## MATERIAL TO PROCESS
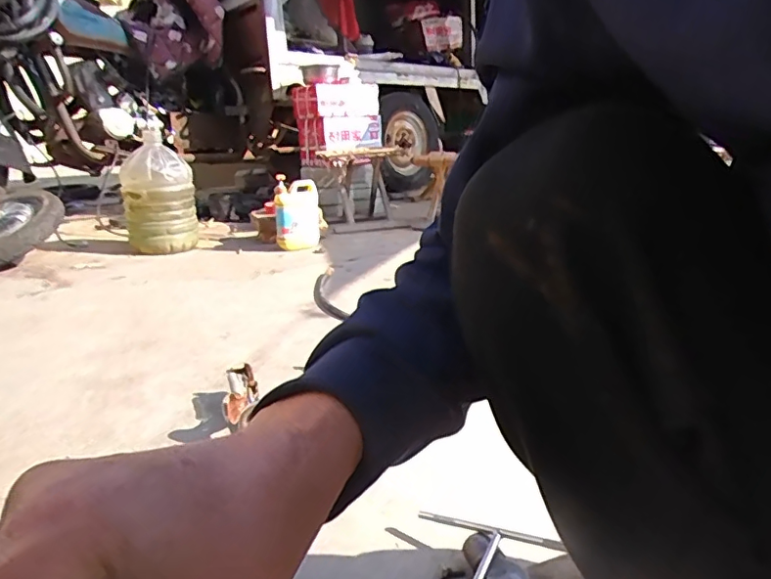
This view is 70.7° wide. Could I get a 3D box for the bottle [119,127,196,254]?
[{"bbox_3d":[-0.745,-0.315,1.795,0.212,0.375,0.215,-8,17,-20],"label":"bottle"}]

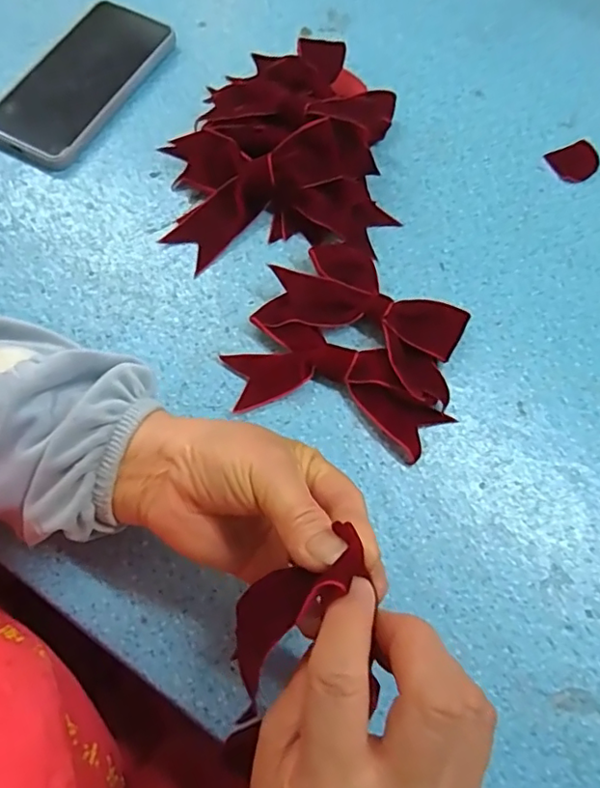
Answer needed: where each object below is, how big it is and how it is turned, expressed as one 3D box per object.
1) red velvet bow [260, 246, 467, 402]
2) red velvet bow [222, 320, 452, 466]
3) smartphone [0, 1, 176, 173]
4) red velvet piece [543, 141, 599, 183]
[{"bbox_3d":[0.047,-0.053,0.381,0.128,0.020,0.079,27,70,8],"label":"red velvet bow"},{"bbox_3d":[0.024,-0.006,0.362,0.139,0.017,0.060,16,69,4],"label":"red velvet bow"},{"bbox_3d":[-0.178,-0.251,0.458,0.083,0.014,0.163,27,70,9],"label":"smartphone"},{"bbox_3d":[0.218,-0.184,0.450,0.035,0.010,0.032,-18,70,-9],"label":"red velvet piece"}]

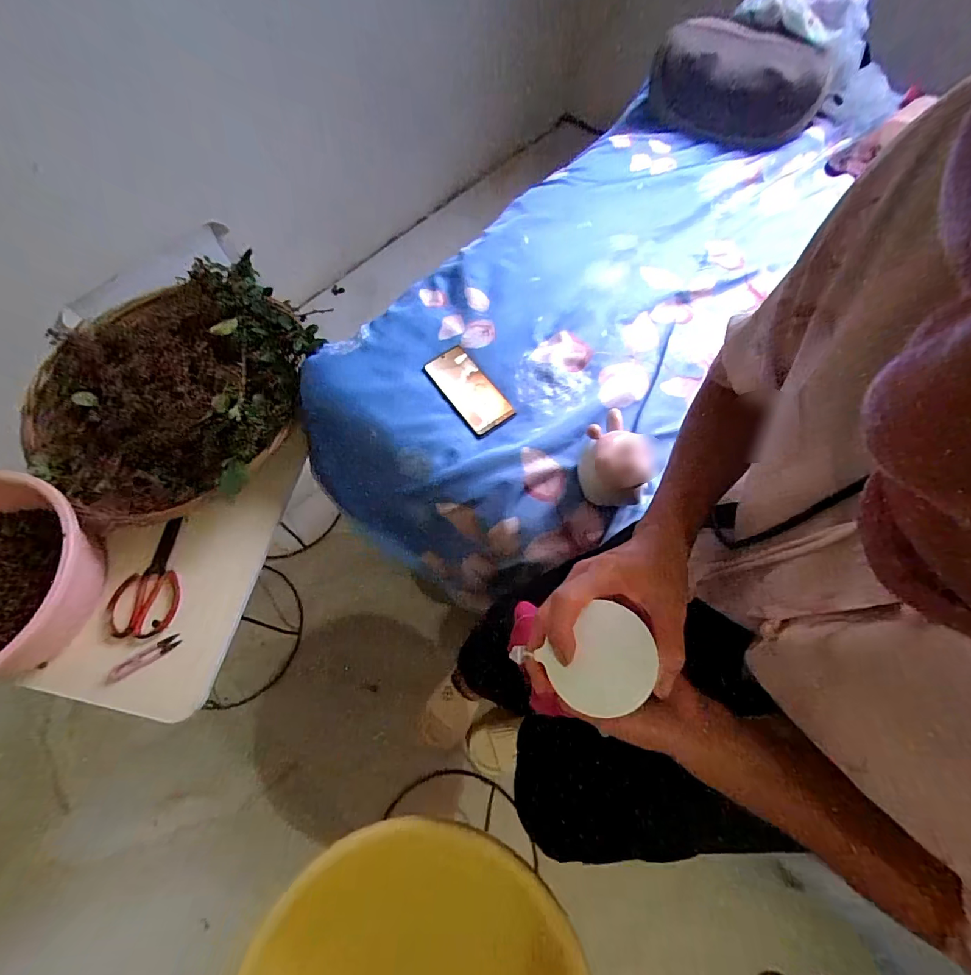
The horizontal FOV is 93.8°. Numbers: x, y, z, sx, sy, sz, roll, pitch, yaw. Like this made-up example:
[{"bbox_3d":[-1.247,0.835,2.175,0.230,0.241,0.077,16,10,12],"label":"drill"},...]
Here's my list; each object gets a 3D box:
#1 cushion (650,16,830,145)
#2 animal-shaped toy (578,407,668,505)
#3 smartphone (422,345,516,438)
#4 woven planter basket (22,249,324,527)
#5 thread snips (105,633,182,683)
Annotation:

## WHAT YOU SHOULD DO
Beginning with the first line of the records above, extract each line exactly through the line that holds "Here's my list;", both ends included. Omit pictures.

## RESULT FOR THIS EXERCISE
This view is 70.7° wide. Could I get a 3D box for the bottle [119,127,196,254]?
[{"bbox_3d":[-0.745,-0.315,1.795,0.212,0.375,0.215,-8,17,-20],"label":"bottle"}]

Answer needed: where each object below is, how big it is and how it is turned, expressed as one 3D box per object.
1) red velvet bow [260, 246, 467, 402]
2) red velvet bow [222, 320, 452, 466]
3) smartphone [0, 1, 176, 173]
4) red velvet piece [543, 141, 599, 183]
[{"bbox_3d":[0.047,-0.053,0.381,0.128,0.020,0.079,27,70,8],"label":"red velvet bow"},{"bbox_3d":[0.024,-0.006,0.362,0.139,0.017,0.060,16,69,4],"label":"red velvet bow"},{"bbox_3d":[-0.178,-0.251,0.458,0.083,0.014,0.163,27,70,9],"label":"smartphone"},{"bbox_3d":[0.218,-0.184,0.450,0.035,0.010,0.032,-18,70,-9],"label":"red velvet piece"}]

The horizontal FOV is 93.8°. Numbers: x, y, z, sx, sy, sz, roll, pitch, yaw. Like this made-up example:
[{"bbox_3d":[-1.247,0.835,2.175,0.230,0.241,0.077,16,10,12],"label":"drill"},...]
Here's my list; each object gets a 3D box:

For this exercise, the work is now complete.